Manpreet Gill is the chief investment officer, Africa/Middle
East/Europe (AMEE) at Standard Chartered Wealth Management, based in Dubai. The
bank’s evolving investment model promotes diversity of thought, takes on
opposing views and encourages debate at the investment committee level. In this
interview, Manpreet details the effect that investment diversity has on performance
and return.
Iain Bell: Could you introduce Standard Chartered’s adaptive
investment process?
Manpreet Gill: At Standard Chartered
Wealth Management, we are subscribers of Andrew Lo’s view that markets are
‘adaptive’. This approach argues that, rather than being perfectly efficient
all the time:
(i) Risk and reward relationships are not stable
(ii) Arbitrage
opportunities arise from time to time
(iii) Cause and
effect thinking can be misleading
(iv) Various
investment strategies will wax and wane as the environment changes
(v) Investors have to
adapt to these changing market conditions to achieve investment returns.
This backdrop argues
that it is indeed possible to outperform market benchmarks. However, in order
to achieve this, investors will need to adopt an investment process that
mitigates human biases, since the inefficiencies described by an adaptive
markets view themselves arise from behavioral biases.
IB: How would you determine the importance of diversity in
the investment-making decision process?
MG: Harnessing diversity
is one of the key principles via which we believe it is possible to generate
outperformance. However, when we refer to Diversity, we’re really referring to
raising cognitive diversity of our investment decision makers. We do this in
three ways.
The first is to make
use of what we call the ‘Outside view’. This is a process by which we consider
a problem in the context of a larger reference group. For example, this could
be looking at historical data, doing a quantitative analysis or looking to
academic studies.
The second is to make
use of what we call the ‘Inside view’. This is the process by which we consider
the specifics of the situation at hand. For example, this would include
examining independent or central bank research to create a scenario for the
future.
Harnessing diversity
through these two steps, of course, is not sufficient to mitigate human biases.
We combine it with De-biasing and Decision-making (the remaining ‘D’s of our 3D
investment process) in order to help mitigate human biases. De-biasing is the
process by which we aim to mitigate individual investment committee member
biases by curating questions, insights and analysis through a fairly rigorous
process. For Decision-making, we rely on (i) giving investment committee
members time to reflect on information shared before expressing views
anonymously and (ii) relying on an investment committee that comprises diverse,
well-training and well-informed individuals given research which shows such a
group’s views lead to better investment decisions over time than a single asset
class ‘expert’.
IB: What implications has this way of thinking had on your
specific asset allocation strategies?

- **Extracted entries**
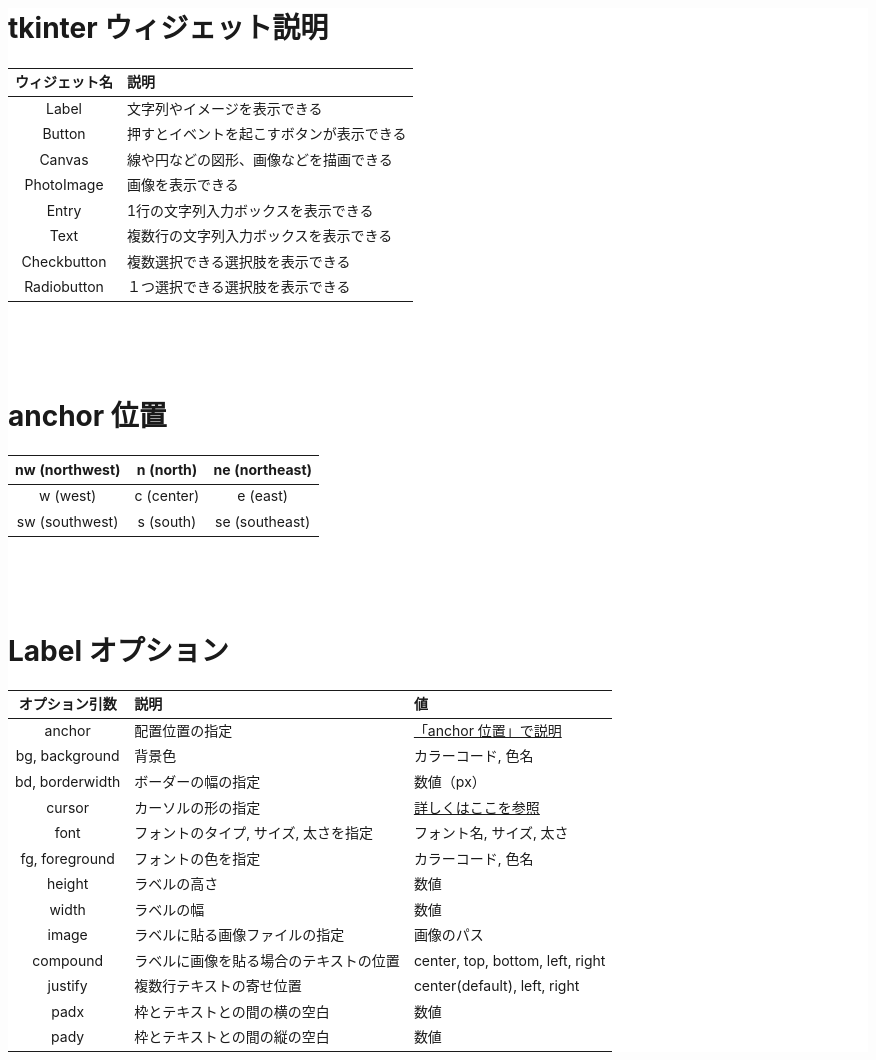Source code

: # tkinter ウィジェット説明
|ウィジェット名|説明|
|:-:|:-|
|Label|文字列やイメージを表示できる|
|Button|押すとイベントを起こすボタンが表示できる|
|Canvas|線や円などの図形、画像などを描画できる|
|PhotoImage|画像を表示できる|
|Entry|1行の文字列入力ボックスを表示できる|
|Text|複数行の文字列入力ボックスを表示できる|
|Checkbutton|複数選択できる選択肢を表示できる|
|Radiobutton|１つ選択できる選択肢を表示できる|

<br>
<br>

# anchor 位置
|nw (northwest)|n (north)|ne (northeast)|
|:-:|:-:|:-:|
|w (west)|c (center)|e (east)|
|sw (southwest)|s (south)|se (southeast)|

<br>
<br>

# Label オプション
|オプション引数|説明|値|
|:-:|:-|:-|
|anchor|配置位置の指定|[「anchor 位置」で説明](#anchor-位置)|
|bg, background|背景色|カラーコード, 色名|
|bd, borderwidth|ボーダーの幅の指定|数値（px）|
|cursor|カーソルの形の指定|[詳しくはここを参照](https://www.tcl.tk/man/tcl/TkCmd/cursors.html)|
|font|フォントのタイプ, サイズ, 太さを指定|フォント名, サイズ, 太さ|
|fg, foreground|フォントの色を指定|カラーコード, 色名|
|height|ラベルの高さ|数値|
|width|ラベルの幅|数値|
|image|ラベルに貼る画像ファイルの指定|画像のパス|
|compound|ラベルに画像を貼る場合のテキストの位置|center, top, bottom, left, right|
|justify|複数行テキストの寄せ位置|center(default), left, right|
|padx|枠とテキストとの間の横の空白|数値|
|pady|枠とテキストとの間の縦の空白|数値|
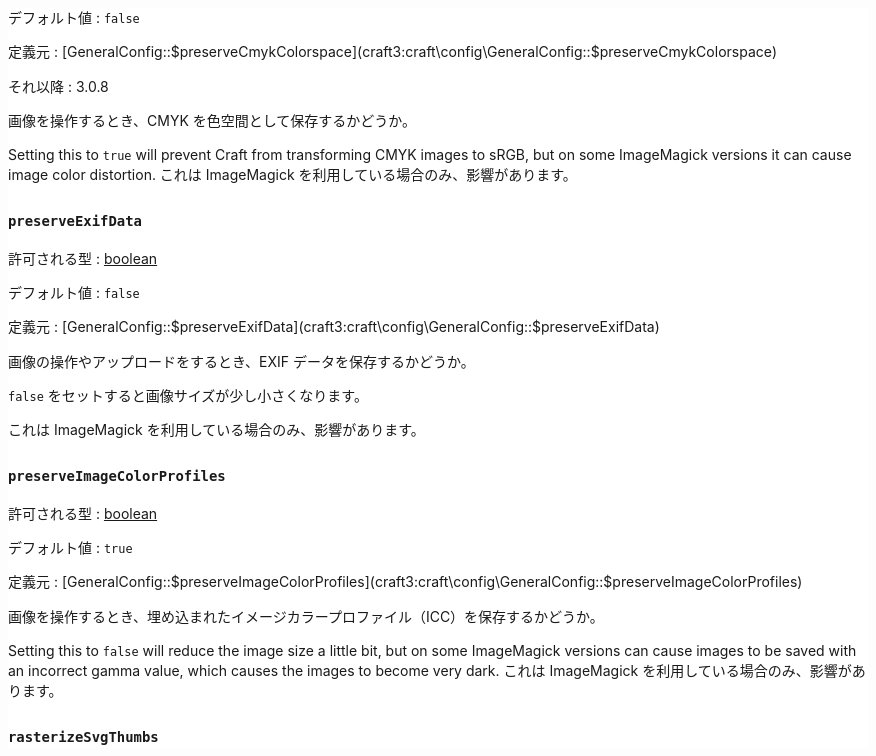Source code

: デフォルト値
:   `false`

定義元
:   [GeneralConfig::$preserveCmykColorspace](craft3:craft\config\GeneralConfig::$preserveCmykColorspace)

それ以降
:   3.0.8



画像を操作するとき、CMYK を色空間として保存するかどうか。

Setting this to `true` will prevent Craft from transforming CMYK images to sRGB, but on some ImageMagick versions it can cause image color distortion. これは ImageMagick を利用している場合のみ、影響があります。



### `preserveExifData`

許可される型
:   [boolean](http://php.net/language.types.boolean)

デフォルト値
:   `false`

定義元
:   [GeneralConfig::$preserveExifData](craft3:craft\config\GeneralConfig::$preserveExifData)



画像の操作やアップロードをするとき、EXIF データを保存するかどうか。

`false` をセットすると画像サイズが少し小さくなります。

これは ImageMagick を利用している場合のみ、影響があります。



### `preserveImageColorProfiles`

許可される型
:   [boolean](http://php.net/language.types.boolean)

デフォルト値
:   `true`

定義元
:   [GeneralConfig::$preserveImageColorProfiles](craft3:craft\config\GeneralConfig::$preserveImageColorProfiles)



画像を操作するとき、埋め込まれたイメージカラープロファイル（ICC）を保存するかどうか。

Setting this to `false` will reduce the image size a little bit, but on some ImageMagick versions can cause images to be saved with an incorrect gamma value, which causes the images to become very dark. これは ImageMagick を利用している場合のみ、影響があります。



### `rasterizeSvgThumbs`
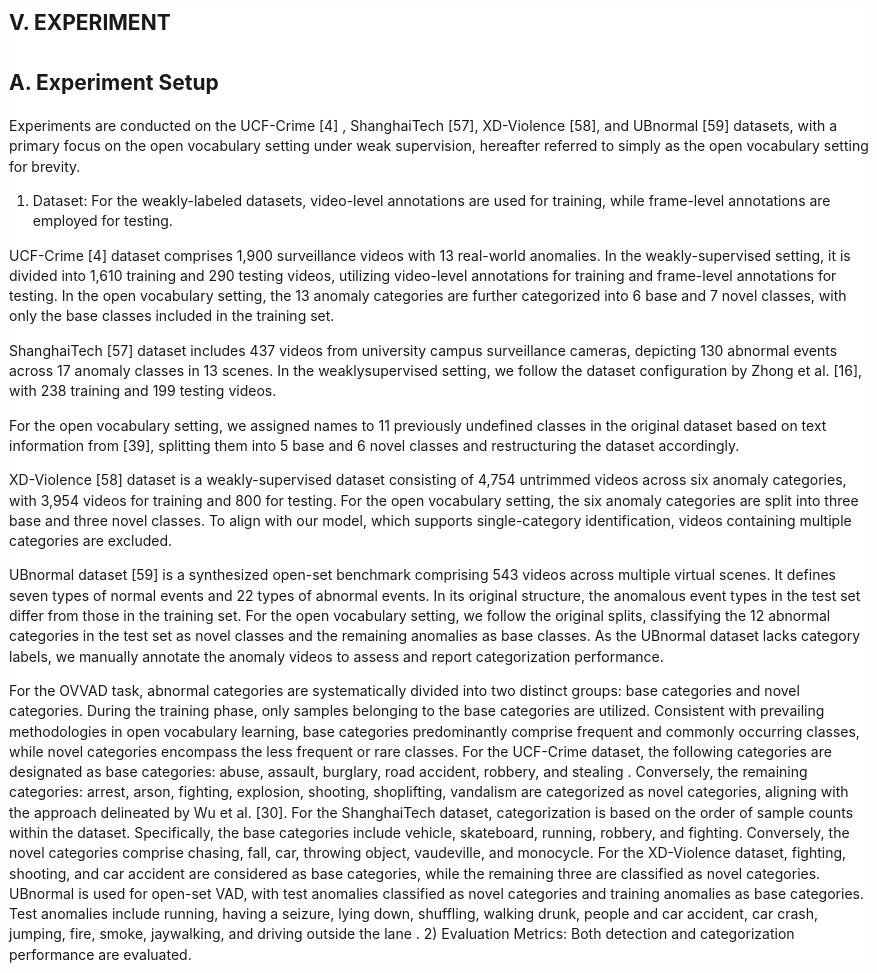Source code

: ## V. EXPERIMENT

## A. Experiment Setup

Experiments are conducted on the UCF-Crime [4] , ShanghaiTech [57], XD-Violence [58], and UBnormal [59] datasets, with a primary focus on the open vocabulary setting under weak supervision, hereafter referred to simply as the open vocabulary setting for brevity.

1) Dataset: For the weakly-labeled datasets, video-level annotations are used for training, while frame-level annotations are employed for testing.

UCF-Crime [4] dataset comprises 1,900 surveillance videos with 13 real-world anomalies. In the weakly-supervised setting, it is divided into 1,610 training and 290 testing videos, utilizing video-level annotations for training and frame-level annotations for testing. In the open vocabulary setting, the 13 anomaly categories are further categorized into 6 base and 7 novel classes, with only the base classes included in the training set.

ShanghaiTech [57] dataset includes 437 videos from university campus surveillance cameras, depicting 130 abnormal events across 17 anomaly classes in 13 scenes. In the weaklysupervised setting, we follow the dataset configuration by Zhong et al. [16], with 238 training and 199 testing videos.

For the open vocabulary setting, we assigned names to 11 previously undefined classes in the original dataset based on text information from [39], splitting them into 5 base and 6 novel classes and restructuring the dataset accordingly.

XD-Violence [58] dataset is a weakly-supervised dataset consisting of 4,754 untrimmed videos across six anomaly categories, with 3,954 videos for training and 800 for testing. For the open vocabulary setting, the six anomaly categories are split into three base and three novel classes. To align with our model, which supports single-category identification, videos containing multiple categories are excluded.

UBnormal dataset [59] is a synthesized open-set benchmark comprising 543 videos across multiple virtual scenes. It defines seven types of normal events and 22 types of abnormal events. In its original structure, the anomalous event types in the test set differ from those in the training set. For the open vocabulary setting, we follow the original splits, classifying the 12 abnormal categories in the test set as novel classes and the remaining anomalies as base classes. As the UBnormal dataset lacks category labels, we manually annotate the anomaly videos to assess and report categorization performance.

For the OVVAD task, abnormal categories are systematically divided into two distinct groups: base categories and novel categories. During the training phase, only samples belonging to the base categories are utilized. Consistent with prevailing methodologies in open vocabulary learning, base categories predominantly comprise frequent and commonly occurring classes, while novel categories encompass the less frequent or rare classes. For the UCF-Crime dataset, the following categories are designated as base categories: abuse, assault, burglary, road accident, robbery, and stealing . Conversely, the remaining categories: arrest, arson, fighting, explosion, shooting, shoplifting, vandalism are categorized as novel categories, aligning with the approach delineated by Wu et al. [30]. For the ShanghaiTech dataset, categorization is based on the order of sample counts within the dataset. Specifically, the base categories include vehicle, skateboard, running, robbery, and fighting. Conversely, the novel categories comprise chasing, fall, car, throwing object, vaudeville, and monocycle. For the XD-Violence dataset, fighting, shooting, and car accident are considered as base categories, while the remaining three are classified as novel categories. UBnormal is used for open-set VAD, with test anomalies classified as novel categories and training anomalies as base categories. Test anomalies include running, having a seizure, lying down, shuffling, walking drunk, people and car accident, car crash, jumping, fire, smoke, jaywalking, and driving outside the lane . 2) Evaluation Metrics: Both detection and categorization performance are evaluated.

- **Parts of the exercise**
(1) Do the following statements agree with the interview? Answer yes or no for each, and quote the deciding words of the text. (a) The adaptive markets view holds that risk and reward relationships are stable. (b) The 'Outside view' considers a problem in the context of a larger reference group. (c) Investment committee members express their views anonymously.
(2) Retype part of the interview, beginning at the words "This backdrop argues" and stopping after "investment-making decision process?".

- **Answers by item**
(1)
(a) No: "Risk and reward relationships are not stable"
(b) Yes: "This is a process by which we consider a problem in the context of a larger reference group."
(c) Yes: "giving investment committee members time to reflect on information shared before expressing views anonymously"

(2)
This backdrop argues
that it is indeed possible to outperform market benchmarks. However, in order
to achieve this, investors will need to adopt an investment process that
mitigates human biases, since the inefficiencies described by an adaptive
markets view themselves arise from behavioral biases.
IB: How would you determine the importance of diversity in
the investment-making decision process?